[start of STORED ROWS]

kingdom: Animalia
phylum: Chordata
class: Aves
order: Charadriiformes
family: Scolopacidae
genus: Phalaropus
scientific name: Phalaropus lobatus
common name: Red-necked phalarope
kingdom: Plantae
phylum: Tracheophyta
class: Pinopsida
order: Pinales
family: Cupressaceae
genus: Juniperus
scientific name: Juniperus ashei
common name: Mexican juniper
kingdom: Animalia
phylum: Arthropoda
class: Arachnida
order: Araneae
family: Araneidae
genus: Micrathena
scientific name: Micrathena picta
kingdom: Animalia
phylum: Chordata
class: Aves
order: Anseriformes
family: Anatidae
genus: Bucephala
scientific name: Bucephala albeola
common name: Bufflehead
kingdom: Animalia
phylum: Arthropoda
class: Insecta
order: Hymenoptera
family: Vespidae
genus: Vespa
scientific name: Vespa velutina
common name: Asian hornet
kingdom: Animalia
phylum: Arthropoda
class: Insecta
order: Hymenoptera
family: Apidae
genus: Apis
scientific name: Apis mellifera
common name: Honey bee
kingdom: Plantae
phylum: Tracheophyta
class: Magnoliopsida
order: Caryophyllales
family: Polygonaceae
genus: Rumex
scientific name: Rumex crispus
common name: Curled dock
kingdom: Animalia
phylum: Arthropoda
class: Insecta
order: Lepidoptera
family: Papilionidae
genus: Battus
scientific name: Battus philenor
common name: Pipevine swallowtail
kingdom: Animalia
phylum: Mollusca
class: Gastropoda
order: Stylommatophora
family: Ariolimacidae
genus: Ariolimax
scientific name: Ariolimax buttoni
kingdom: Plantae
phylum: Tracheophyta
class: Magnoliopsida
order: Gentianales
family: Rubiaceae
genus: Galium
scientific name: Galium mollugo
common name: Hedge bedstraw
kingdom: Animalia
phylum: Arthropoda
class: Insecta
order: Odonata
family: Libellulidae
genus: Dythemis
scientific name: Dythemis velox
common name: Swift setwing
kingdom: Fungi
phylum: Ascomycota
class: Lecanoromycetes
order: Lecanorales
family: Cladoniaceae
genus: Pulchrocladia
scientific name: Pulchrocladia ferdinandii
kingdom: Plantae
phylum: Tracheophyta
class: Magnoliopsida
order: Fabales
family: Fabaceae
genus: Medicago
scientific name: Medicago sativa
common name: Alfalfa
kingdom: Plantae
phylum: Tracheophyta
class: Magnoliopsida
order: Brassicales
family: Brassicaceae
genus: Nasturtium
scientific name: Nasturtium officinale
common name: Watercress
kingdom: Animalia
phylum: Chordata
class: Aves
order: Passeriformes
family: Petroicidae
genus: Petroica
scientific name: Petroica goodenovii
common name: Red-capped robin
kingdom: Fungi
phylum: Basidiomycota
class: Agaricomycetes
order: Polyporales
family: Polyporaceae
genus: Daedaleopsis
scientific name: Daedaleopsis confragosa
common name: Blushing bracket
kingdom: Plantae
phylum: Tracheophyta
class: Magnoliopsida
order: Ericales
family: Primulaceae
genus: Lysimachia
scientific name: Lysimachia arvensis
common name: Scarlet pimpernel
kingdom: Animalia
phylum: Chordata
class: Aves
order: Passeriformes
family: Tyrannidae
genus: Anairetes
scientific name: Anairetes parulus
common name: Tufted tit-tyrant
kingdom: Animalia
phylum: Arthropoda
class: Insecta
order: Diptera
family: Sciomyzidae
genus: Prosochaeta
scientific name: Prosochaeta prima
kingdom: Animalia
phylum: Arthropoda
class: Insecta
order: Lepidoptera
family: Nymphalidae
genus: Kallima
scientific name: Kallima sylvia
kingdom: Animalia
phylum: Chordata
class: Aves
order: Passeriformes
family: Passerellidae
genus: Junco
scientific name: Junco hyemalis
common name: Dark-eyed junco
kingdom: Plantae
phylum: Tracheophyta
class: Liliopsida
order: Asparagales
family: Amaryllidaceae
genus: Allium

[end of STORED ROWS]

WHAT IS BEING ASKED ▸
Can you render every entry above as a two-column CSV with the headers "prompt" and "reply", one row per line of text with its answer? Put each value in double quotes and replace any line breaks with spaces.

RIGHT ANSWER ▸
prompt,reply
"kingdom:","Animalia"
"phylum:","Chordata"
"class:","Aves"
"order:","Charadriiformes"
"family:","Scolopacidae"
"genus:","Phalaropus"
"scientific name:","Phalaropus lobatus"
"common name:","Red-necked phalarope"
"kingdom:","Plantae"
"phylum:","Tracheophyta"
"class:","Pinopsida"
"order:","Pinales"
"family:","Cupressaceae"
"genus:","Juniperus"
"scientific name:","Juniperus ashei"
"common name:","Mexican juniper"
"kingdom:","Animalia"
"phylum:","Arthropoda"
"class:","Arachnida"
"order:","Araneae"
"family:","Araneidae"
"genus:","Micrathena"
"scientific name:","Micrathena picta"
"kingdom:","Animalia"
"phylum:","Chordata"
"class:","Aves"
"order:","Anseriformes"
"family:","Anatidae"
"genus:","Bucephala"
"scientific name:","Bucephala albeola"
"common name:","Bufflehead"
"kingdom:","Animalia"
"phylum:","Arthropoda"
"class:","Insecta"
"order:","Hymenoptera"
"family:","Vespidae"
"genus:","Vespa"
"scientific name:","Vespa velutina"
"common name:","Asian hornet"
"kingdom:","Animalia"
"phylum:","Arthropoda"
"class:","Insecta"
"order:","Hymenoptera"
"family:","Apidae"
"genus:","Apis"
"scientific name:","Apis mellifera"
"common name:","Honey bee"
"kingdom:","Plantae"
"phylum:","Tracheophyta"
"class:","Magnoliopsida"
"order:","Caryophyllales"
"family:","Polygonaceae"
"genus:","Rumex"
"scientific name:","Rumex crispus"
"common name:","Curled dock"
"kingdom:","Animalia"
"phylum:","Arthropoda"
"class:","Insecta"
"order:","Lepidoptera"
"family:","Papilionidae"
"genus:","Battus"
"scientific name:","Battus philenor"
"common name:","Pipevine swallowtail"
"kingdom:","Animalia"
"phylum:","Mollusca"
"class:","Gastropoda"
"order:","Stylommatophora"
"family:","Ariolimacidae"
"genus:","Ariolimax"
"scientific name:","Ariolimax buttoni"
"kingdom:","Plantae"
"phylum:","Tracheophyta"
"class:","Magnoliopsida"
"order:","Gentianales"
"family:","Rubiaceae"
"genus:","Galium"
"scientific name:","Galium mollugo"
"common name:","Hedge bedstraw"
"kingdom:","Animalia"
"phylum:","Arthropoda"
"class:","Insecta"
"order:","Odonata"
"family:","Libellulidae"
"genus:","Dythemis"
"scientific name:","Dythemis velox"
"common name:","Swift setwing"
"kingdom:","Fungi"
"phylum:","Ascomycota"
"class:","Lecanoromycetes"
"order:","Lecanorales"
"family:","Cladoniaceae"
"genus:","Pulchrocladia"
"scientific name:","Pulchrocladia ferdinandii"
"kingdom:","Plantae"
"phylum:","Tracheophyta"
"class:","Magnoliopsida"
"order:","Fabales"
"family:","Fabaceae"
"genus:","Medicago"
"scientific name:","Medicago sativa"
"common name:","Alfalfa"
"kingdom:","Plantae"
"phylum:","Tracheophyta"
"class:","Magnoliopsida"
"order:","Brassicales"
"family:","Brassicaceae"
"genus:","Nasturtium"
"scientific name:","Nasturtium officinale"
"common name:","Watercress"
"kingdom:","Animalia"
"phylum:","Chordata"
"class:","Aves"
"order:","Passeriformes"
"family:","Petroicidae"
"genus:","Petroica"
"scientific name:","Petroica goodenovii"
"common name:","Red-capped robin"
"kingdom:","Fungi"
"phylum:","Basidiomycota"
"class:","Agaricomycetes"
"order:","Polyporales"
"family:","Polyporaceae"
"genus:","Daedaleopsis"
"scientific name:","Daedaleopsis confragosa"
"common name:","Blushing bracket"
"kingdom:","Plantae"
"phylum:","Tracheophyta"
"class:","Magnoliopsida"
"order:","Ericales"
"family:","Primulaceae"
"genus:","Lysimachia"
"scientific name:","Lysimachia arvensis"
"common name:","Scarlet pimpernel"
"kingdom:","Animalia"
"phylum:","Chordata"
"class:","Aves"
"order:","Passeriformes"
"family:","Tyrannidae"
"genus:","Anairetes"
"scientific name:","Anairetes parulus"
"common name:","Tufted tit-tyrant"
"kingdom:","Animalia"
"phylum:","Arthropoda"
"class:","Insecta"
"order:","Diptera"
"family:","Sciomyzidae"
"genus:","Prosochaeta"
"scientific name:","Prosochaeta prima"
"kingdom:","Animalia"
"phylum:","Arthropoda"
"class:","Insecta"
"order:","Lepidoptera"
"family:","Nymphalidae"
"genus:","Kallima"
"scientific name:","Kallima sylvia"
"kingdom:","Animalia"
"phylum:","Chordata"
"class:","Aves"
"order:","Passeriformes"
"family:","Passerellidae"
"genus:","Junco"
"scientific name:","Junco hyemalis"
"common name:","Dark-eyed junco"
"kingdom:","Plantae"
"phylum:","Tracheophyta"
"class:","Liliopsida"
"order:","Asparagales"
"family:","Amaryllidaceae"
"genus:","Allium"